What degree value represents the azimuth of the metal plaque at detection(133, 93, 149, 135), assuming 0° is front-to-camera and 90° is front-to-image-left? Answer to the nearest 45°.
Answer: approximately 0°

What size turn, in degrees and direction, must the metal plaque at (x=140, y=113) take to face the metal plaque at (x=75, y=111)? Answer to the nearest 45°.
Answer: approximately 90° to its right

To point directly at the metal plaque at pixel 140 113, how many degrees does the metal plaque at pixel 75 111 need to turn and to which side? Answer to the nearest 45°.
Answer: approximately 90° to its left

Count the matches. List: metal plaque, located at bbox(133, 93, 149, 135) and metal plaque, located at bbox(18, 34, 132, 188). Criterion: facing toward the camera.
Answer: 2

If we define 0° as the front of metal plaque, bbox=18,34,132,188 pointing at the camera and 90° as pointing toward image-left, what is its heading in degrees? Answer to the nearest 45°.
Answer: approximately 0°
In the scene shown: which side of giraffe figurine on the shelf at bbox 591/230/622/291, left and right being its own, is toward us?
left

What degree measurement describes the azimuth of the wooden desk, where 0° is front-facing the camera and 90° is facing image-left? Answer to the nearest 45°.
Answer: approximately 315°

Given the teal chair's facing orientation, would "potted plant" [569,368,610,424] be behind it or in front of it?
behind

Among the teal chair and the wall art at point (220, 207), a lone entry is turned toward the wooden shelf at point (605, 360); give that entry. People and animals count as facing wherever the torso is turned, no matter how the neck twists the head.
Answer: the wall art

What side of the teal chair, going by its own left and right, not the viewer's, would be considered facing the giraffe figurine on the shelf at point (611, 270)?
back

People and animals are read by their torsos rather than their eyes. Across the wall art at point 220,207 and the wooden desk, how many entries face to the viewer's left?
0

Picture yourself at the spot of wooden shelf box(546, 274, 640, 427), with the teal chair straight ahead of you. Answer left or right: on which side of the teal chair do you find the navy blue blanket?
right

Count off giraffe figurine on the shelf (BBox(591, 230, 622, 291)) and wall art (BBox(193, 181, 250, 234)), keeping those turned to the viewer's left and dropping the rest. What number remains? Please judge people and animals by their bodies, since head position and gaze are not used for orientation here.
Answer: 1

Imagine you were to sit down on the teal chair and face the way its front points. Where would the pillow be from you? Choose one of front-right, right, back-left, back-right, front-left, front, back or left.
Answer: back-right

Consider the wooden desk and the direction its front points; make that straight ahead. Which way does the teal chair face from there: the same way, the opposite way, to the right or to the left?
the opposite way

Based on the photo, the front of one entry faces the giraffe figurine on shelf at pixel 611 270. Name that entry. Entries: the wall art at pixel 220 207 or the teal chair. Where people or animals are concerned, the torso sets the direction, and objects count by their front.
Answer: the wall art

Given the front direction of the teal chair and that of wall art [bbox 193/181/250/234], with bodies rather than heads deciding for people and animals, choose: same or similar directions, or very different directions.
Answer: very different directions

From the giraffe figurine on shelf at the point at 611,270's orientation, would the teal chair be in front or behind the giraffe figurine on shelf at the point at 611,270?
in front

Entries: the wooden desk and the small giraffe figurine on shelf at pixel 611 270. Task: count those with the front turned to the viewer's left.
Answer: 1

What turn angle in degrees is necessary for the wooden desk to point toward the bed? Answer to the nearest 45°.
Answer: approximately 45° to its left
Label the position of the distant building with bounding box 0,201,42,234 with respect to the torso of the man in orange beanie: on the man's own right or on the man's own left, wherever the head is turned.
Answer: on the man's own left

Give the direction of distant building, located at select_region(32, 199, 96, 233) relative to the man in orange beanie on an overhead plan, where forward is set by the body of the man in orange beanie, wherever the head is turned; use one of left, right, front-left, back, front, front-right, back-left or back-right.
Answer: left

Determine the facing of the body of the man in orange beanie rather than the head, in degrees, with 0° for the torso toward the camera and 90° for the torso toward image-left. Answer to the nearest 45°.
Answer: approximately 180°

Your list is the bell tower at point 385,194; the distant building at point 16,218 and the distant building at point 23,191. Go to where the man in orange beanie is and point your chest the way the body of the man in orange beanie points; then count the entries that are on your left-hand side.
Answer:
□ □ □ □ □ □ □
WHAT YOU HAVE TO DO
Copy out all of the entries above word for word, with no changes.

WORKED SOLUTION
What degree value represents the azimuth of the metal plaque at detection(133, 93, 149, 135), assuming 0° is front-to-camera and 90° is front-to-image-left? Answer to the nearest 45°.
Answer: approximately 0°

What size turn, in degrees and direction, must the metal plaque at (x=140, y=113) take to face the metal plaque at (x=75, y=111)? Answer to the nearest 45°.
Answer: approximately 90° to its right

To point directly at the metal plaque at pixel 140 113, how many degrees does the metal plaque at pixel 75 111 need to turn and to which side? Answer to the nearest 45°.
Answer: approximately 90° to its left

Count the matches. List: metal plaque, located at bbox(133, 93, 149, 135) and metal plaque, located at bbox(18, 34, 132, 188). Criterion: facing toward the camera.
Answer: 2

If we define 0° as the front of metal plaque, bbox=18,34,132,188 pointing at the camera and 90° as pointing toward image-left, what is its heading in degrees? Answer to the nearest 45°.
Answer: approximately 0°
In the scene shown: which side of giraffe figurine on the shelf at bbox 591/230/622/291, left and right being its own, is toward us?
left

What degree measurement describes the azimuth of the wooden desk, where 0° is front-facing the camera and 90° is facing image-left? Answer to the nearest 45°.
Answer: approximately 315°

Given the teal chair's facing orientation, would "potted plant" [569,368,610,424] be behind it or in front of it?
behind

Among the teal chair and the wall art at point (220, 207), a lone entry is turned toward the wooden shelf at point (605, 360); give that entry. People and animals count as facing wherever the torso is turned, no matter how the neck twists the head.
Answer: the wall art

What side of the teal chair, going by its own left and right, not the viewer's, would be considered facing the giraffe figurine on the shelf at point (611, 270)?
back

People and animals are read by their torsos rather than their eyes. Across the wall art at point 220,207 and the wooden desk, how many entries face to the viewer's left?
0

Picture yourself at the spot of wooden shelf box(546, 274, 640, 427), with the teal chair straight ahead of you. Answer left or right: on which side of the teal chair do you find the navy blue blanket?
right

Count off giraffe figurine on the shelf (BBox(591, 230, 622, 291)) and wall art (BBox(193, 181, 250, 234)), keeping those turned to the viewer's left and dropping the rest. What number remains? Please judge people and animals by their bodies, since head position and gaze are not used for orientation here.
Answer: 1

Imagine you were to sit down on the teal chair and face the way its front points. Where would the pillow be from you? Choose one of front-right, right, back-left, back-right, front-left, front, back or left.
Answer: back-right

Consider the wooden desk and the direction its front points; make that straight ahead. Which way does the teal chair face from there: the same way, the opposite way, to the right or to the left?
the opposite way

Based on the photo, the front of one entry faces the giraffe figurine on shelf at pixel 611 270. Name that entry. Entries: the wall art at pixel 220 207 or the teal chair. Where people or animals are concerned, the torso sets the direction, and objects count by their front.
Answer: the wall art

Given the front direction of the teal chair and that of wall art [bbox 193/181/250/234], with bodies rather than heads deciding for people and animals, choose: same or similar directions, or very different directions.
Answer: very different directions

From the giraffe figurine on shelf at the point at 611,270's orientation, would the teal chair be in front or behind the giraffe figurine on shelf at the point at 611,270?
in front

Entries: the wooden desk and the small giraffe figurine on shelf at pixel 611 270. Task: count those with the front turned to the viewer's left.
Answer: 1

What turn angle in degrees is necessary for the wooden desk to point toward the bed? Answer to the nearest 45°.
Answer: approximately 45° to its left
Label the position of the distant building with bounding box 0,201,42,234 with respect to the torso of the man in orange beanie: on the man's own right or on the man's own left, wherever the head is turned.
Answer: on the man's own left

Give the direction of distant building, located at select_region(32, 199, 96, 233) relative to the man in orange beanie on an overhead plan, where forward is set by the body of the man in orange beanie, wherever the head is turned; use one of left, right, front-left, back, front, front-right, back-left or back-right.
Answer: left

Determine the facing of the body of the man in orange beanie rather than the head, in degrees, with 0° for the torso toward the camera and 90° for the torso toward image-left. Answer to the nearest 45°.
Answer: approximately 180°

Your list is the bell tower at point 385,194; the distant building at point 16,218 and the distant building at point 23,191. Go to where the man in orange beanie is and point your chest the way the body of the man in orange beanie points; then count the entries that are on your left-hand side.
Answer:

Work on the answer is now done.